Remove the paper and scrub the copper plate gently with a scouring pad and wash with soapy water.
Check the transferred print with a mock image. If there are any gaps that didn't transfer fill them in with a permanent marker pen.
Prepare your acid bath by mixing the ferric chloride with warm water and activate it by stirring with a plastic fork or stirrer, place copper board into the bath and wait. ( Always wear rubber gloves while handling this)
Once all copper has been etched away use an ink remover ( I used nail polish remover) to remove the ink leaving the nice copper tracks.
Using a small circuit board drill bit drill all holes that are required by the board.
Next follow the schematics included to solder all parts into their correct place.
Dont forget to include the external wire connections needed on the face of the circuit board as shown in the images.
Connect all wires from both the proton pack and neutrino gun to the main board.
Connect a power wire and a ground wire to the Arduino.
Step 8: Step 8 : Final Touches
Create the housing for the electronics. This is done by cutting out 30mm strip of corrugated cardboard and glueing it along the edges of the proton pack. this was then in turn covered with the thin foam sheets cut to the same size.
Make the backing plate from the same cardboard using the proton pack as a stencil.
Glue on a foam backing to this to protect the young wearer.
Next cut out two slits at the top to feed the backpack straps through.
Feed straps through slits and attach to the underside of the proton packs rear.
Cut out a small opening at the op of the pack the size of a 9volt battery. This will be used to power the board.
Glue the backing to the proton pack.
Glue on the extra 3D printed parts.
On the proton pack it is similar paint the required areas silver.
Attach the multi-coloured ribbon cable
Attach the red and blue wires.
Create the Cyclotron Band from foam and spray it black. This is done to measure based on the height of the Cyclotron. Hot glue into place.
Print out the Proton Pack Stickers to your required size , cut and glue onto the areas needed on the pack.
Attach the mini magnets to the right hand side of the Gun Mount.( I used 6 of these )
Final touches on the neutrino gun is painting the required areas in a silver colour.
Take the overalls costume shorten it up to as close as the child's size as possible.
Then Dye to a dark beige colour.
Finally using the Font included print out the name of the child onto a sheet of paper.
Glue this onto a black piece of material or foam ( I used thin foam worked great)
Then using a needle and red thread go around the letters until completely covered and remove the paper when complete.
Attach to the Childs costume.
End Notes :
This was an enormous amount of work that I didn't realise once I started. It was challenging but rewarding.
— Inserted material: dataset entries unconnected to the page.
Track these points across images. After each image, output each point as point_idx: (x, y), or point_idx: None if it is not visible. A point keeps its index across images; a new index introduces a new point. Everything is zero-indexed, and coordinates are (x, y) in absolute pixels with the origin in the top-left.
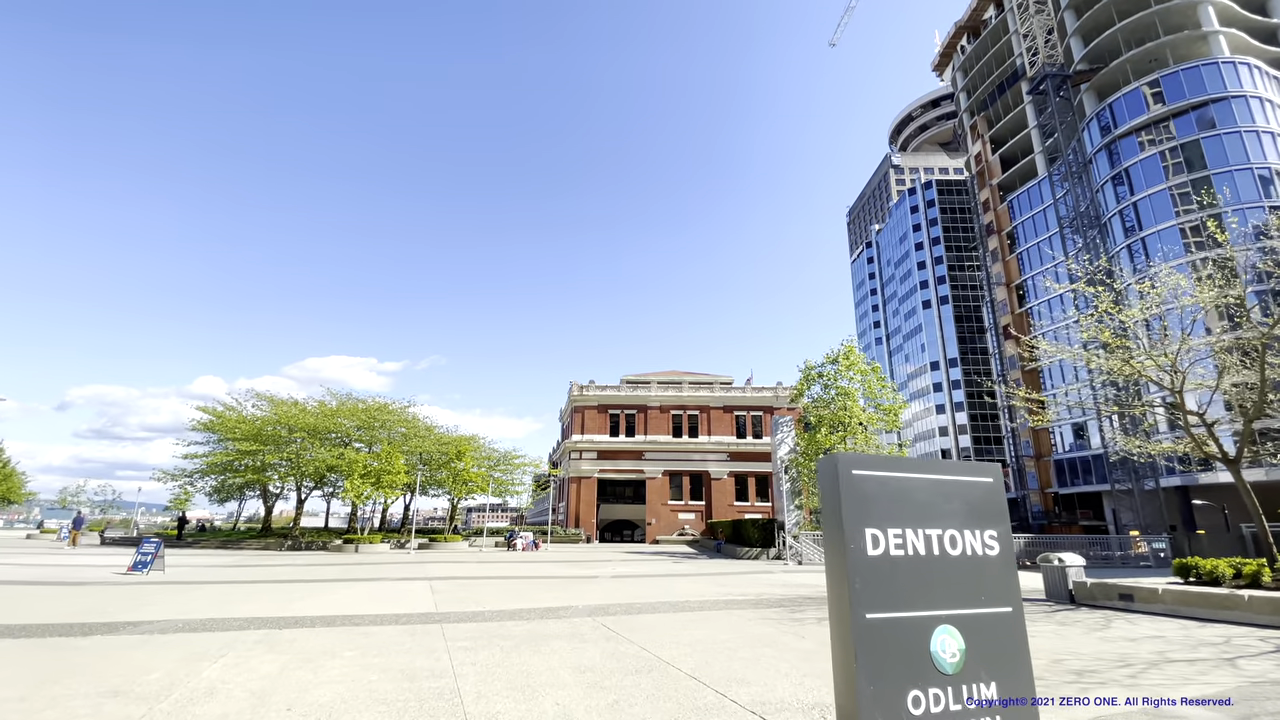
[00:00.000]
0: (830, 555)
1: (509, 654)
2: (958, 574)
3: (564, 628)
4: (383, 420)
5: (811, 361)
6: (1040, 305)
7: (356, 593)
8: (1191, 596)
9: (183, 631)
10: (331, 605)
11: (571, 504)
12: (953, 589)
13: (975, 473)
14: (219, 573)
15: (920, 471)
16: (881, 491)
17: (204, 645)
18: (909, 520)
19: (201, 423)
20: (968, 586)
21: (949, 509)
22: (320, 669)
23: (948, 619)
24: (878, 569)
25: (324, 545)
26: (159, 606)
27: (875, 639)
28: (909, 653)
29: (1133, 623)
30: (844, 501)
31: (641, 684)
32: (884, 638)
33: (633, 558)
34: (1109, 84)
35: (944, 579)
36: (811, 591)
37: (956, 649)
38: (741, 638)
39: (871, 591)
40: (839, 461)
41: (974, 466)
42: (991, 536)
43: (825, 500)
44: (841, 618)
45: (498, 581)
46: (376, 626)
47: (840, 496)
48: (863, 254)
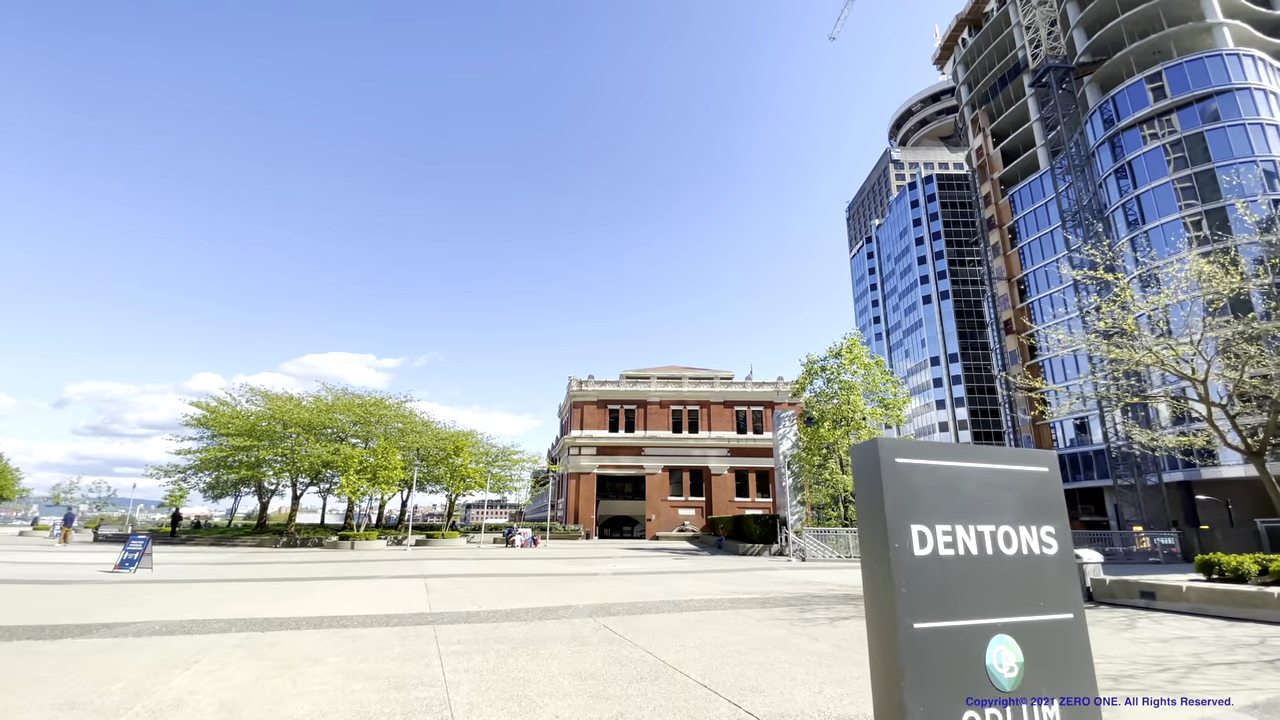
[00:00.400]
0: (869, 556)
1: (505, 659)
2: (1013, 576)
3: (563, 629)
4: (379, 415)
5: (814, 355)
6: (1042, 299)
7: (348, 592)
8: (1217, 594)
9: (159, 634)
10: (320, 605)
11: (571, 500)
12: (1008, 593)
13: (1029, 460)
14: (209, 570)
15: (969, 460)
16: (928, 483)
17: (179, 649)
18: (959, 515)
19: (195, 418)
20: (1024, 590)
21: (1001, 502)
22: (300, 677)
23: (1004, 628)
24: (926, 571)
25: (320, 542)
26: (139, 607)
27: (925, 652)
28: (963, 667)
29: (1158, 622)
30: (887, 494)
31: (648, 693)
32: (935, 650)
33: (633, 554)
34: (1112, 76)
35: (998, 582)
36: (818, 589)
37: (1014, 662)
38: (751, 640)
39: (920, 597)
40: (880, 448)
41: (1027, 453)
42: (1049, 533)
43: (863, 493)
44: (884, 627)
45: (495, 579)
46: (365, 629)
47: (882, 488)
48: (862, 249)
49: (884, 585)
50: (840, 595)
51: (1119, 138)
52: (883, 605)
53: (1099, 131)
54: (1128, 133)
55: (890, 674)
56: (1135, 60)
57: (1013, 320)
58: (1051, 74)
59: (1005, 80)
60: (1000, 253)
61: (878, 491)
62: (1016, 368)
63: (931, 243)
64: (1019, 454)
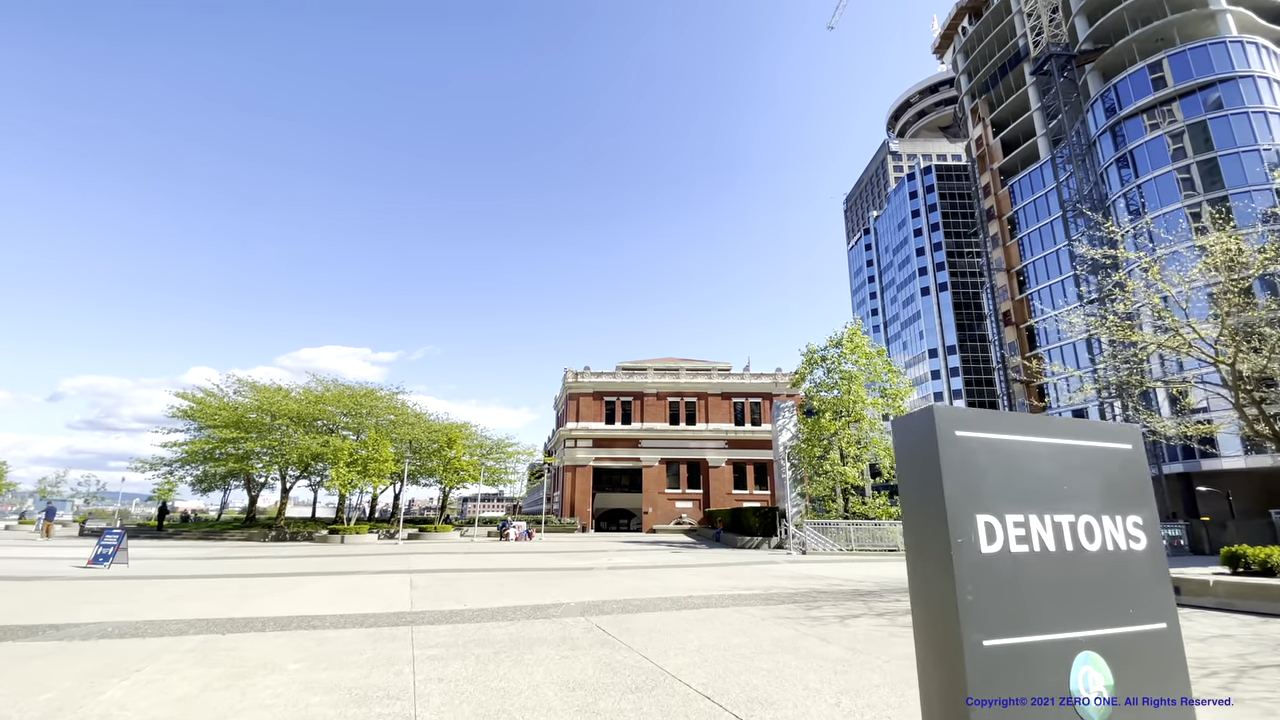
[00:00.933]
0: (921, 554)
1: (485, 666)
2: (1097, 578)
3: (552, 630)
4: (370, 407)
5: (814, 345)
6: (1041, 290)
7: (327, 589)
8: (1247, 589)
9: (110, 637)
10: (293, 603)
11: (566, 493)
12: (1093, 600)
13: (1111, 435)
14: (187, 565)
15: (1043, 433)
16: (995, 462)
17: (125, 654)
18: (1032, 503)
19: (181, 410)
20: (1111, 595)
21: (1082, 486)
22: (251, 688)
23: (1089, 643)
24: (996, 573)
25: (309, 536)
26: (100, 605)
27: (999, 677)
28: (1045, 695)
29: (1188, 619)
30: (946, 476)
31: (643, 706)
32: (1010, 674)
33: (629, 548)
34: (1114, 64)
35: (1082, 585)
36: (823, 584)
37: (1103, 685)
38: (757, 642)
39: (990, 606)
40: (938, 418)
41: (1109, 427)
42: (1136, 524)
43: (911, 474)
44: (943, 645)
45: (484, 575)
46: (337, 630)
47: (940, 468)
48: (860, 241)
49: (943, 591)
50: (847, 591)
51: (1121, 126)
52: (940, 617)
53: (1100, 120)
54: (1130, 121)
55: (952, 706)
56: (1138, 48)
57: (1012, 311)
58: (1053, 62)
59: (1005, 69)
60: (999, 244)
61: (933, 472)
62: (1015, 359)
63: (930, 234)
64: (1099, 428)
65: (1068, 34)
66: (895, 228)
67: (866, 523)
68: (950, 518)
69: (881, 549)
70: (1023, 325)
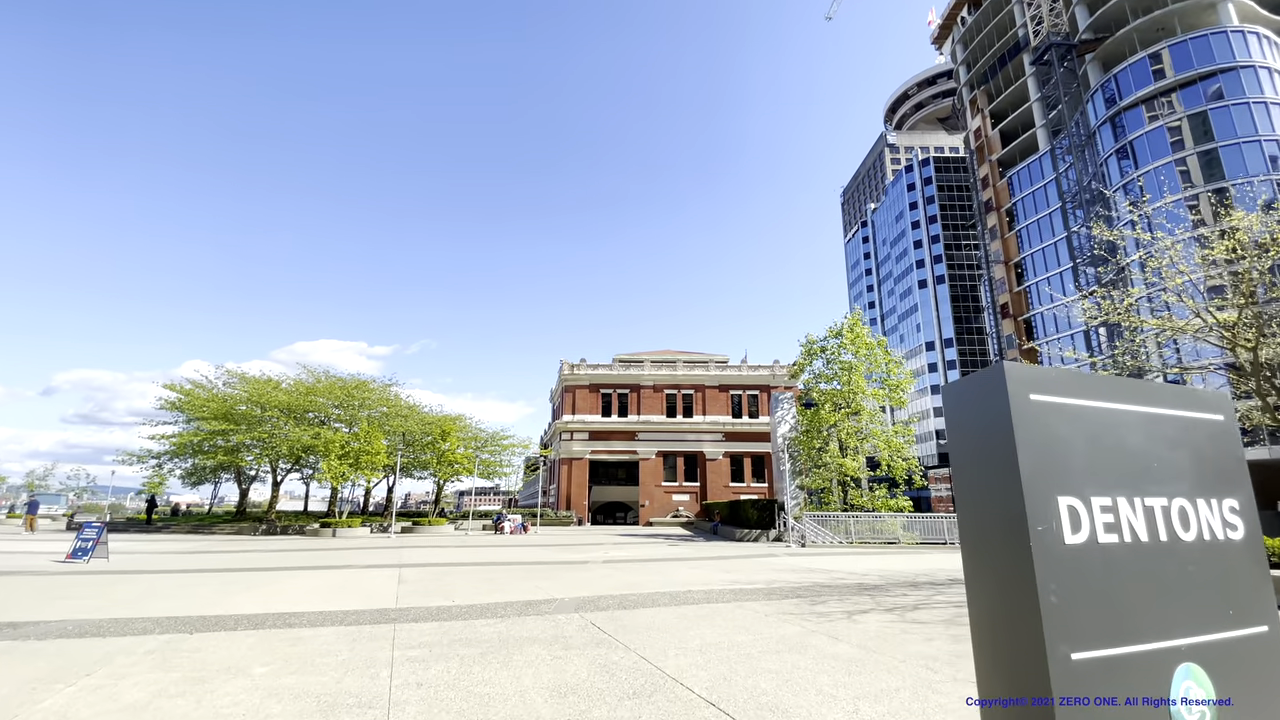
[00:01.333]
0: (987, 546)
1: (470, 668)
2: (1195, 573)
3: (544, 628)
4: (362, 399)
5: (814, 335)
6: (1040, 282)
7: (311, 583)
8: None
9: (69, 636)
10: (272, 600)
11: (562, 486)
12: (1191, 600)
13: (1200, 404)
14: (170, 560)
15: (1127, 399)
16: (1076, 433)
17: (81, 656)
18: (1119, 483)
19: (169, 401)
20: (1211, 594)
21: (1172, 463)
22: (208, 695)
23: (1189, 652)
24: (1084, 570)
25: (301, 529)
26: (68, 602)
27: (1091, 697)
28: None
29: None
30: (1022, 448)
31: (643, 713)
32: (1105, 694)
33: (626, 540)
34: (1115, 54)
35: (1179, 582)
36: (825, 578)
37: (1203, 698)
38: (761, 640)
39: (1079, 611)
40: (1009, 378)
41: (1197, 394)
42: (1232, 509)
43: (973, 447)
44: (1018, 659)
45: (476, 569)
46: (314, 629)
47: (1014, 439)
48: (857, 234)
49: (1019, 592)
50: (852, 585)
51: (1121, 117)
52: (1016, 624)
53: (1100, 111)
54: (1130, 112)
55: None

Near the end I realised my wee woman wouldn't wear this as she has a fear of noise in things and stuff pulling on her.
When we tried to get her to wear a backpack she freaked out a bit. But half way through the project I noticed that she copied everything her big sister did ( she's 7) including trying to put on her bag to go to school herself. So the decision was made to make 2 Costumes.
So like I said about half way through I adjusted the dimensions and build a second proton pack at the same time that was almost identical except for the 3D printed parts. For those all I did was 3D print the top to make it look like the entire part was printed and made the bottom parts out of foam and use Velcro to attach the neutrino Gun to the side of proton pack.
Everything else was the same.
And you may notice on the final video that the bigger sister is recorded first. This was because as we thought the wee woman wouldn't wear the costume but the instant her bigger sister has it on she had to get hers on too. So in the end it was a great result.